Há duas partes ausentes na enxurrada de delações da Odebrecht que as deixam francamente mancas: a mídia e o Judiciário.
O patriarca Emílio fez um desabafo que se tornou conhecido.
“O que me entristece, inclusive eu digo aí, a própria imprensa. A imprensa toda sabia de que efetivamente o que acontecia era isso. Por que agora estão fazendo isso? Por que não fizeram isso há 10, 20 anos atrás?”, pergunta.
“Essa imprensa sabia disso tudo e fica agora com essa demagogia”. Segundo Emílio, deveria haver “lavagem de roupa nas suas casas”.
Emílio detalhou um pouco mais seu relacionamento com os órgãos de comunicação.
A conversa na Lava Jato é elucidativa mais pelo que ele deixa de falar: o interrogador só se interessa pelo relacionamento de Lula com a Carta Capital.
Segundo o insuspeito Gilmar Mendes, na operação comandada por Moro “há um tipo de negociação, de falar aquilo que o outro quer ouvir.”
Emílio é questionado se a “ajuda” de Lula à Carta teria como objetivo impedir reportagens contrárias à empreiteira.
E aí entrega uma rapadura que não era esperada.
“Por exemplo: fazer uma divulgação do balanço que nós não fazíamos normalmente em determinado veículo. A legislação não obriga você a fazer em todos. Eu posso ampliar para mais um. É uma receita adicional que entra em compensação ao dinheiro que foi emprestado. Isso daí sempre existiu”, diz.
O procurador questiona acerca de outros casos. “O Estadão, várias vezes. Começou na época do Mesquita, ainda. Do Julio Mesquita”, afirma.
Era nos mesmos moldes da Carta?
“Mesmo. Nesse molde. Eram dificuldades momentâneas dos veículos”, conta.
Atenção: começou com Julio de Mesquita Neto, diretor responsável do diário paulista entre 1969 e 1996. Isso significa que continuou depois.
O advogado então observa que, para os outros, o contato com o então presidente era direto. Eureca!
“Exatamente. Perfeito. Pronto, chefe. Essa é que eu acho que é a diferença. Gazeta Mercantil? Era o [Herbert] Levy [o antigo dono], direto: ‘Emílio, estou precisando’. Era privado com privado. Aí teve uma origem. É diferente”, diz Emílio.
Num trecho de sua delação, Marcelo Odebrecht comentou, por sua vez, que houve “outros apoios semelhantes”.
“Nós fizemos um fundo para fazer empréstimo para o grupo que controla o Correio Braziliense”, afirma. “Não era algo anormal”.

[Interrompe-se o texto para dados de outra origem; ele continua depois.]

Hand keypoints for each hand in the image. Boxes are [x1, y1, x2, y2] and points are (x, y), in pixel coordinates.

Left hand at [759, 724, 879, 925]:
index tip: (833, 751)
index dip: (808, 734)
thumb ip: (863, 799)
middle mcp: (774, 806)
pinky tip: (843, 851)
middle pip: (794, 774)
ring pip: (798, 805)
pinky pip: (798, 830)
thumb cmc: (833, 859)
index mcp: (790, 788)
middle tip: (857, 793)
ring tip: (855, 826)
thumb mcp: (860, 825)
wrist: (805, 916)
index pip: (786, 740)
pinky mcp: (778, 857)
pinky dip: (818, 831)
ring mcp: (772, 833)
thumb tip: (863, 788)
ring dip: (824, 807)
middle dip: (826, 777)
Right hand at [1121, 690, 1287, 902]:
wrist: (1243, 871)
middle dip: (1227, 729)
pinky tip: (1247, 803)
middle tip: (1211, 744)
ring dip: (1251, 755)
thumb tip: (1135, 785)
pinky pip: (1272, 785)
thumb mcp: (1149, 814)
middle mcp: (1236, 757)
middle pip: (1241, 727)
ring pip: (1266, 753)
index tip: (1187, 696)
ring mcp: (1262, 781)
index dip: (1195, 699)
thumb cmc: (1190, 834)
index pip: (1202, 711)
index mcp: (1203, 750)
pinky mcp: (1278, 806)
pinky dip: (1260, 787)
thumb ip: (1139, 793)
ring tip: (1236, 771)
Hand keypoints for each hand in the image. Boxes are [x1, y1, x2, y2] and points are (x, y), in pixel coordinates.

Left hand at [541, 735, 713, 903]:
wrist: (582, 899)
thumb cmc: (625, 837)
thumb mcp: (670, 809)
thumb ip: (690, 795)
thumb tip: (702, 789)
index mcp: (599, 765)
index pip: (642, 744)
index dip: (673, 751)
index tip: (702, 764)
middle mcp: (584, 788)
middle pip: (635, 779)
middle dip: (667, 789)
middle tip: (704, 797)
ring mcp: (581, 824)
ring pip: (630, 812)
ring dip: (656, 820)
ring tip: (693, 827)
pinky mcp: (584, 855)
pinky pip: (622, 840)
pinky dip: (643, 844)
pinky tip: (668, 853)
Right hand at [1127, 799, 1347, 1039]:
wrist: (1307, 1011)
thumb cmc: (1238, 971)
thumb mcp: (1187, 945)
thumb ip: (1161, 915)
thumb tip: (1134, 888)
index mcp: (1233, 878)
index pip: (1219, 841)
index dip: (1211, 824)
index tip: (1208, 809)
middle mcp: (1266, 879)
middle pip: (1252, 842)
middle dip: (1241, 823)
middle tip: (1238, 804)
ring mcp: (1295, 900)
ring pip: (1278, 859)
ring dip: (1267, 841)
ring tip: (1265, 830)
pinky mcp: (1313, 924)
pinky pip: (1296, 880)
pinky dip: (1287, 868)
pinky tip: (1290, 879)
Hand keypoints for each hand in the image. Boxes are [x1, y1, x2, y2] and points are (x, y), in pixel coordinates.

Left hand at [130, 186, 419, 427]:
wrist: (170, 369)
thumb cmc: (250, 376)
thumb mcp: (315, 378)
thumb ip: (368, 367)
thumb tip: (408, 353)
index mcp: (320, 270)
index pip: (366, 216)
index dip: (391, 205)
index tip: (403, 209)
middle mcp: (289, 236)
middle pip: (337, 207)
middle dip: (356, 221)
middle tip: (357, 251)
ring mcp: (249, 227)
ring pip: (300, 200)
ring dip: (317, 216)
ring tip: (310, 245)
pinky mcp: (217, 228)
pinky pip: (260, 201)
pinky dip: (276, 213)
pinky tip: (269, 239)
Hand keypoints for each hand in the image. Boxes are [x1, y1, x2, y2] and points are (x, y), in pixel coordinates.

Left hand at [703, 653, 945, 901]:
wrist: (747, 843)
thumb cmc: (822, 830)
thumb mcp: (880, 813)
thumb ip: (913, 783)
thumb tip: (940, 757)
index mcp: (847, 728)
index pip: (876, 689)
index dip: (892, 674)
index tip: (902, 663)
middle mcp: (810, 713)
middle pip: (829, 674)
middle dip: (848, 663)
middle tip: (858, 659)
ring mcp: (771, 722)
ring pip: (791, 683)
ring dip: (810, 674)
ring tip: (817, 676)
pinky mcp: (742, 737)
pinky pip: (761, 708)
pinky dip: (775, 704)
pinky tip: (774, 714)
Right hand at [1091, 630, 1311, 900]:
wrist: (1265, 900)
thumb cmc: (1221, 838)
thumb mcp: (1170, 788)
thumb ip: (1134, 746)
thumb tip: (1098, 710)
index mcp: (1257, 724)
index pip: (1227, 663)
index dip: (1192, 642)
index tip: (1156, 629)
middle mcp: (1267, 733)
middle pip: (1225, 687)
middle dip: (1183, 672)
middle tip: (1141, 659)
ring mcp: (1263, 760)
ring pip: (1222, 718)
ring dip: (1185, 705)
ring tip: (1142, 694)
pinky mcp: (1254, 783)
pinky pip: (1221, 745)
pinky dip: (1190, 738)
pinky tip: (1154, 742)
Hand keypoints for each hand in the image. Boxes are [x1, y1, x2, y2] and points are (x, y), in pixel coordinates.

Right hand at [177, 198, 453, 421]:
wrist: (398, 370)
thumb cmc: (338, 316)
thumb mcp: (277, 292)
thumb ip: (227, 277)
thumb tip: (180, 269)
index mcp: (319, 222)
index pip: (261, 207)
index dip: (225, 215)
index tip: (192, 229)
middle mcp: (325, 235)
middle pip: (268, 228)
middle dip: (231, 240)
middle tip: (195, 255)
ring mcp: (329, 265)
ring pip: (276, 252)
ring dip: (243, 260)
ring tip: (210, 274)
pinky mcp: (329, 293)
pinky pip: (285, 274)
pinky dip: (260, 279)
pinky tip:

O “doutor” Julio foi canonizado como defensor das liberdades democráticas e inimigo feroz dos censores (uma lenda urbana que serviu para mitigar o papel do Estado de S.Paulo como conspirador e apoiador de primeira hora do golpe de 64).
Emílio e o filho certamente têm muito mais a desfiar sobre como os Mesquitas e seus correlatos vinham-lhes com o pires na mão — o que, até segunda ordem, não é crime.
Ampliaria o quadro e auxiliaria na compreensão do papel desses cruzados contra a corrupção, que só estão noticiando esquemas gargantuescos agora.
Poderiam detalhar a “parceria” da Odebrecht com o Museu do Amanhã, administrado pela Fundação Roberto Marinho, também.
Mas esbarraram num tipo de conversa em que o interlocutor quer apenas elementos para a velha conta de chegada em que o nome de Lula aparece no centro do powerpoint.